(Stored data entries)

>> start

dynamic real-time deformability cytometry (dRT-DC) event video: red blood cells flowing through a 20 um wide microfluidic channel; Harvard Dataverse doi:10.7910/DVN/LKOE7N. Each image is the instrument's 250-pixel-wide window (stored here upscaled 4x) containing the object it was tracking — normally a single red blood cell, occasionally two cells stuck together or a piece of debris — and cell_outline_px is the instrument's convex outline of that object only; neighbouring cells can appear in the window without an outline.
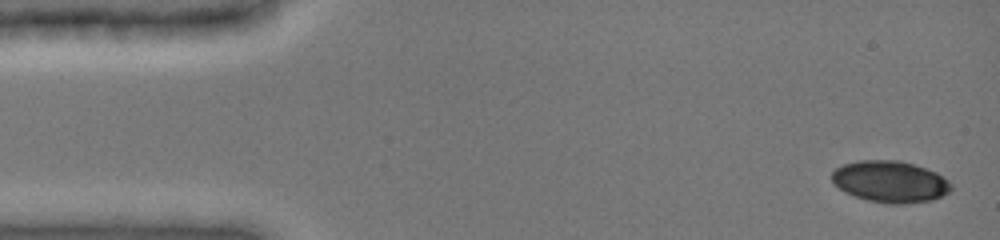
{"species": "common noctule bat (a hibernating species)", "species_latin": "Nyctalus noctula", "temperature_condition": "cold", "stored_images_in_passage": 46, "camera_frame_rate_fps": 3000, "um_per_image_px": 0.085, "animal": {"sex": "female", "body_mass_g": 19.0, "forearm_length_mm": 51.5}, "frame": {"image": 1, "passage_image": 1, "time_ms": 0.0, "image_size_px": [1000, 240], "cell_outline_px": [[952, 188], [948, 192], [932, 200], [900, 204], [888, 204], [868, 200], [844, 192], [832, 180], [832, 172], [836, 168], [844, 164], [860, 160], [896, 160], [912, 164], [936, 172]], "centroid_in_image_um": [75.62, 15.44], "position_along_channel_um": 9.4, "area_um2": 28.32}}
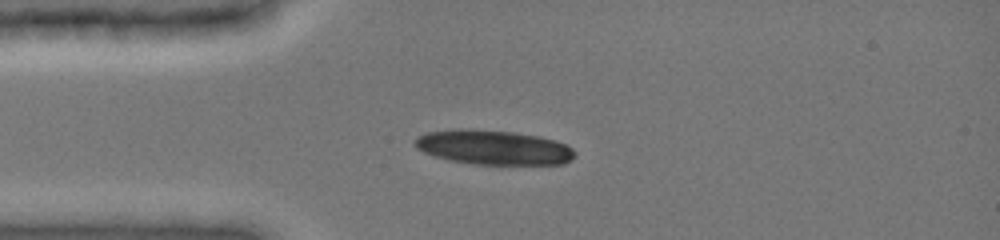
{"frame": {"image": 2, "passage_image": 11, "time_ms": 3.333, "image_size_px": [1000, 240], "cell_outline_px": [[576, 152], [572, 160], [564, 164], [472, 164], [452, 160], [436, 156], [424, 152], [416, 148], [412, 140], [416, 136], [428, 132], [460, 128], [472, 128], [512, 132], [540, 136], [556, 140], [572, 148]], "centroid_in_image_um": [41.93, 12.51], "position_along_channel_um": 43.1, "area_um2": 32.37}}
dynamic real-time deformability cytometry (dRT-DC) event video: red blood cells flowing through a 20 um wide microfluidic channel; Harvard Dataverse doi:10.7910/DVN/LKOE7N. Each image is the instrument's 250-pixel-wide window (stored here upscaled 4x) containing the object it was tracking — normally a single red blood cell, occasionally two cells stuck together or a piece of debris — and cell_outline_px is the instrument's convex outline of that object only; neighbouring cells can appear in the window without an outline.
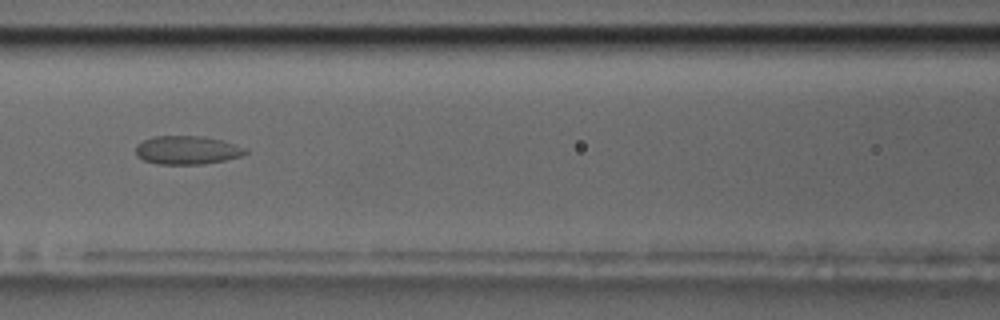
{"species": "common noctule bat (a hibernating species)", "species_latin": "Nyctalus noctula", "temperature_condition": "room temperature", "stored_images_in_passage": 6, "camera_frame_rate_fps": 3000, "um_per_image_px": 0.085, "animal": {"sex": "male", "body_mass_g": 17.5, "forearm_length_mm": 52.3}, "frame": {"image": 1, "passage_image": 4, "time_ms": 3.667, "image_size_px": [1000, 320], "cell_outline_px": [[248, 152], [240, 156], [224, 160], [204, 164], [156, 164], [144, 160], [136, 156], [136, 144], [152, 136], [204, 136], [220, 140], [248, 148]], "centroid_in_image_um": [15.88, 12.76], "position_along_channel_um": 150.7, "area_um2": 18.26}}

>> end

◆ DIRECTIONS FOR THIS TASK: From the listing above, print every entry precisely and drop the pictures.

◆ RESULT OF THIS TASK:
dynamic real-time deformability cytometry (dRT-DC) event video: red blood cells flowing through a 20 um wide microfluidic channel; Harvard Dataverse doi:10.7910/DVN/LKOE7N. Each image is the instrument's 250-pixel-wide window (stored here upscaled 4x) containing the object it was tracking — normally a single red blood cell, occasionally two cells stuck together or a piece of debris — and cell_outline_px is the instrument's convex outline of that object only; neighbouring cells can appear in the window without an outline.
{"species": "common noctule bat (a hibernating species)", "species_latin": "Nyctalus noctula", "temperature_condition": "cold", "stored_images_in_passage": 46, "camera_frame_rate_fps": 3000, "um_per_image_px": 0.085, "animal": {"sex": "female", "body_mass_g": 19.0, "forearm_length_mm": 51.5}, "frame": {"image": 1, "passage_image": 1, "time_ms": 0.0, "image_size_px": [1000, 240], "cell_outline_px": [[952, 188], [948, 192], [932, 200], [900, 204], [888, 204], [868, 200], [844, 192], [832, 180], [832, 172], [836, 168], [844, 164], [860, 160], [896, 160], [912, 164], [936, 172]], "centroid_in_image_um": [75.62, 15.44], "position_along_channel_um": 9.4, "area_um2": 28.32}}
{"frame": {"image": 2, "passage_image": 11, "time_ms": 3.333, "image_size_px": [1000, 240], "cell_outline_px": [[576, 152], [572, 160], [564, 164], [472, 164], [452, 160], [436, 156], [424, 152], [416, 148], [412, 140], [416, 136], [428, 132], [460, 128], [472, 128], [512, 132], [540, 136], [556, 140], [572, 148]], "centroid_in_image_um": [41.93, 12.51], "position_along_channel_um": 43.1, "area_um2": 32.37}}
dynamic real-time deformability cytometry (dRT-DC) event video: red blood cells flowing through a 20 um wide microfluidic channel; Harvard Dataverse doi:10.7910/DVN/LKOE7N. Each image is the instrument's 250-pixel-wide window (stored here upscaled 4x) containing the object it was tracking — normally a single red blood cell, occasionally two cells stuck together or a piece of debris — and cell_outline_px is the instrument's convex outline of that object only; neighbouring cells can appear in the window without an outline.
{"species": "common noctule bat (a hibernating species)", "species_latin": "Nyctalus noctula", "temperature_condition": "room temperature", "stored_images_in_passage": 6, "camera_frame_rate_fps": 3000, "um_per_image_px": 0.085, "animal": {"sex": "male", "body_mass_g": 17.5, "forearm_length_mm": 52.3}, "frame": {"image": 1, "passage_image": 4, "time_ms": 3.667, "image_size_px": [1000, 320], "cell_outline_px": [[248, 152], [240, 156], [224, 160], [204, 164], [156, 164], [144, 160], [136, 156], [136, 144], [152, 136], [204, 136], [220, 140], [248, 148]], "centroid_in_image_um": [15.88, 12.76], "position_along_channel_um": 150.7, "area_um2": 18.26}}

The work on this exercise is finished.